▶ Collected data
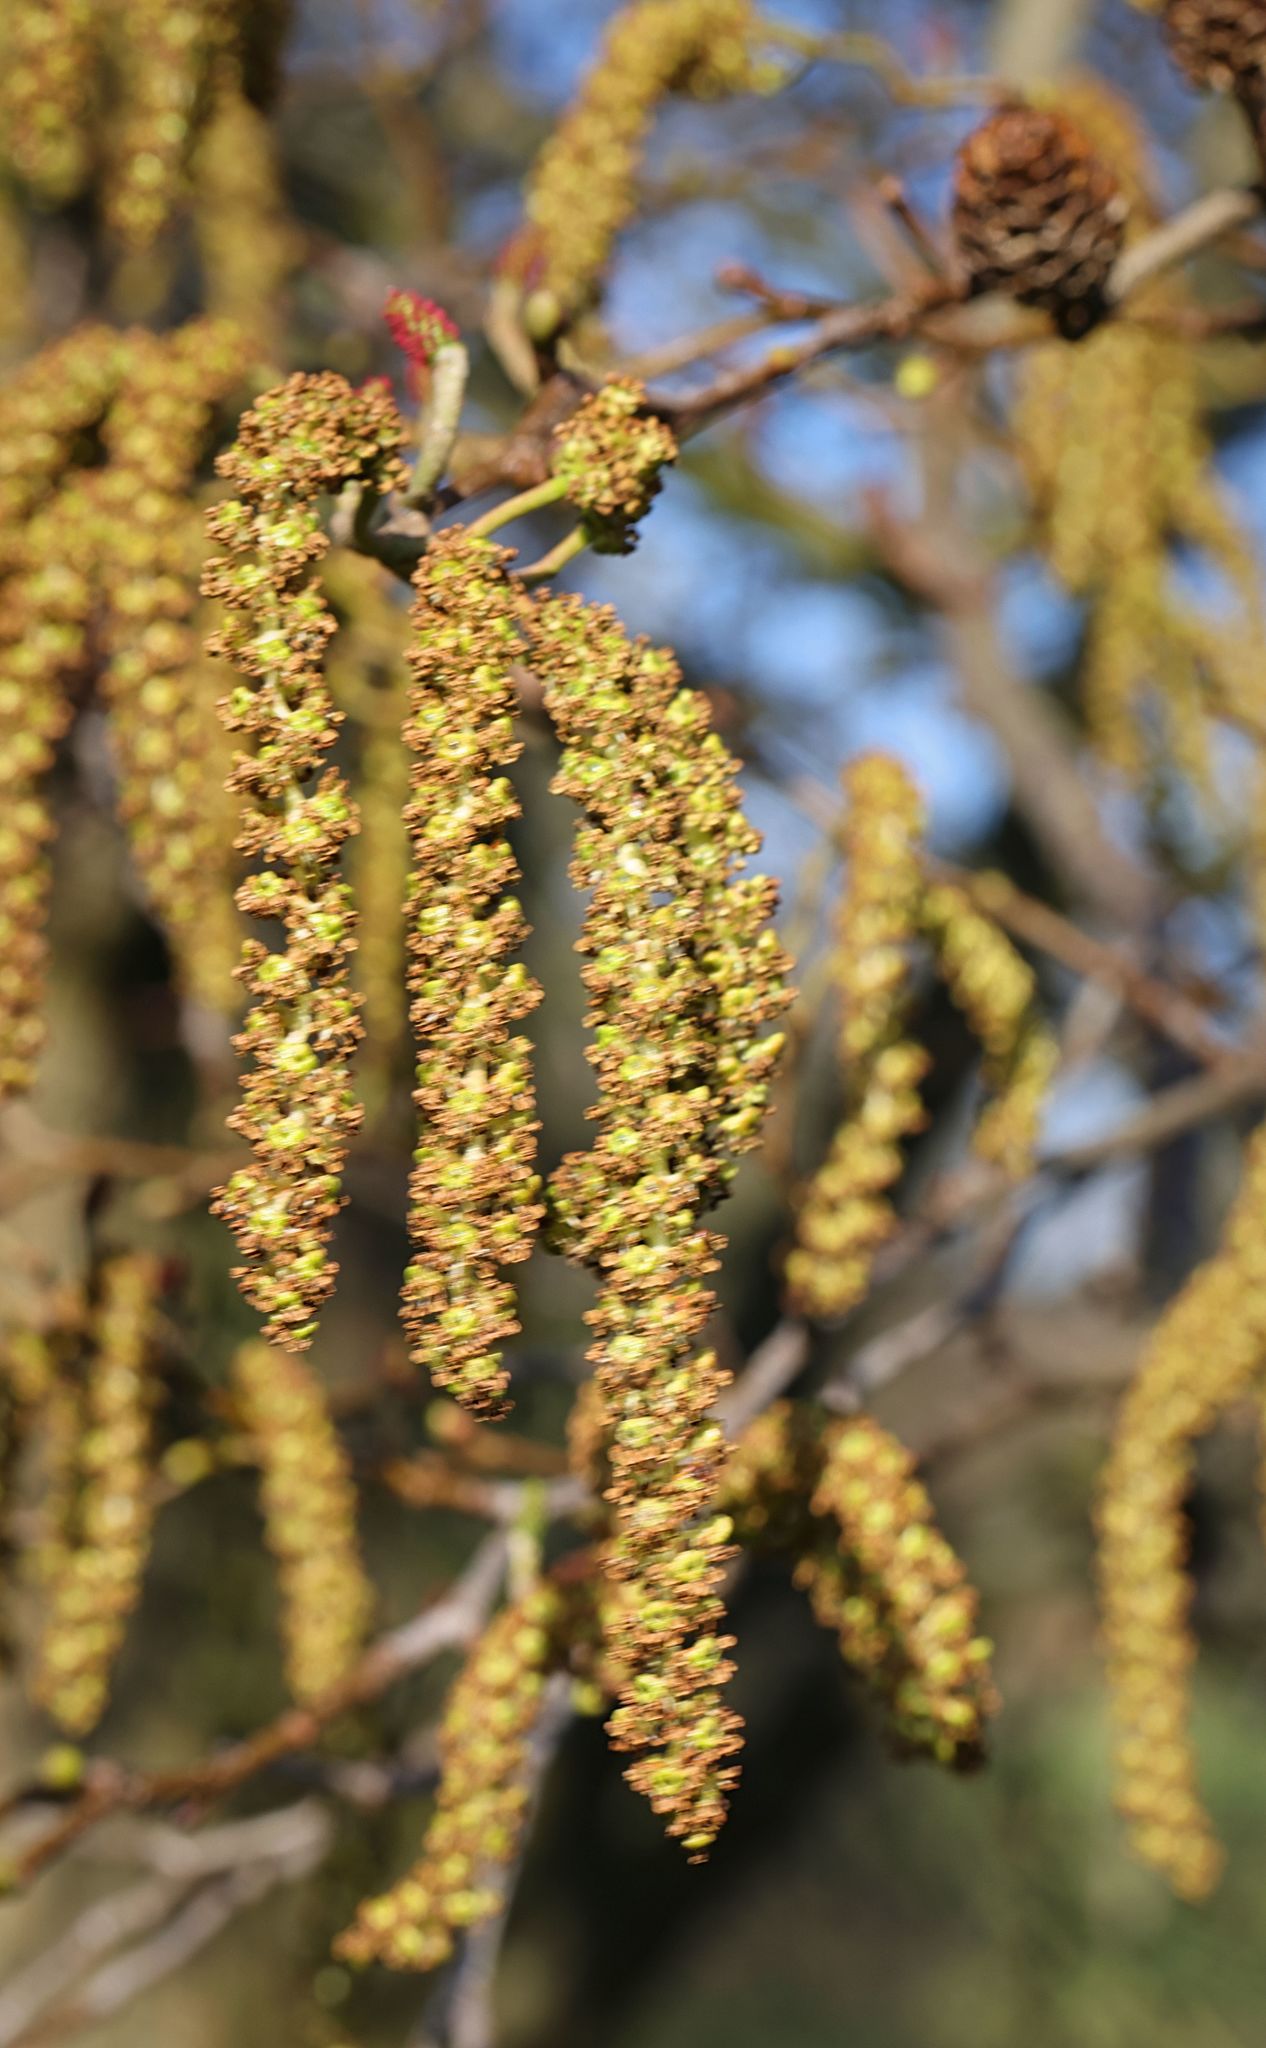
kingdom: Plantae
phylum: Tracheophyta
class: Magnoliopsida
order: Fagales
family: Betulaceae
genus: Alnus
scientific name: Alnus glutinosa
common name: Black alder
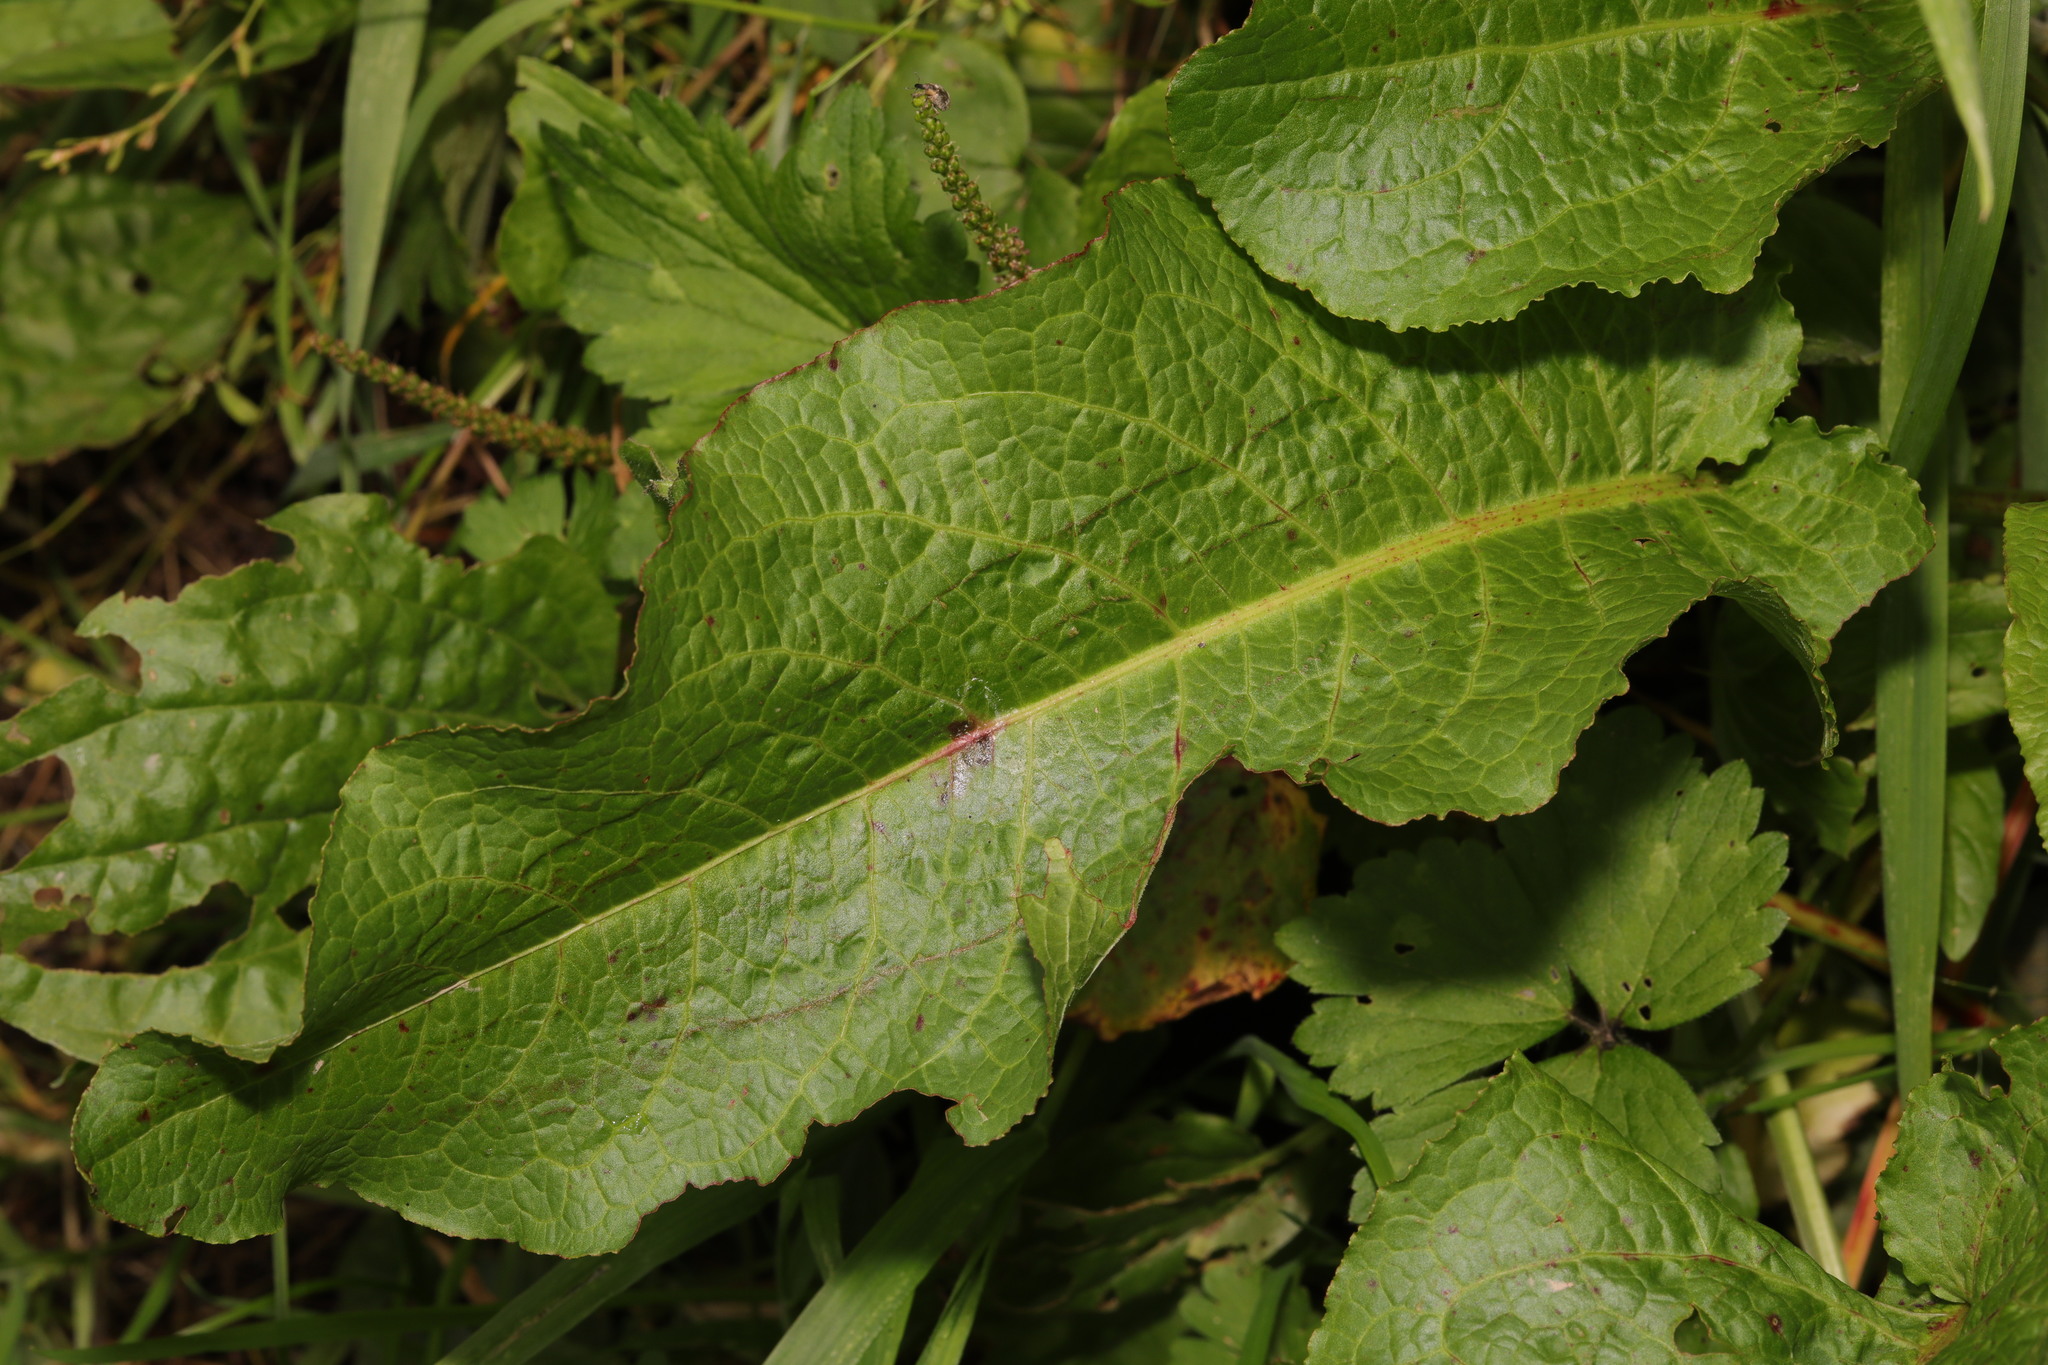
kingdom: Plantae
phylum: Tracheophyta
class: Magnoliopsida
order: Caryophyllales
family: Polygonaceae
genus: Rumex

▶ Problem statement
Extract the classification lines from every entry above word for word, leaving out the pictures.

▶ Full output
kingdom: Plantae
phylum: Tracheophyta
class: Magnoliopsida
order: Fagales
family: Betulaceae
genus: Alnus
scientific name: Alnus glutinosa
common name: Black alder
kingdom: Plantae
phylum: Tracheophyta
class: Magnoliopsida
order: Caryophyllales
family: Polygonaceae
genus: Rumex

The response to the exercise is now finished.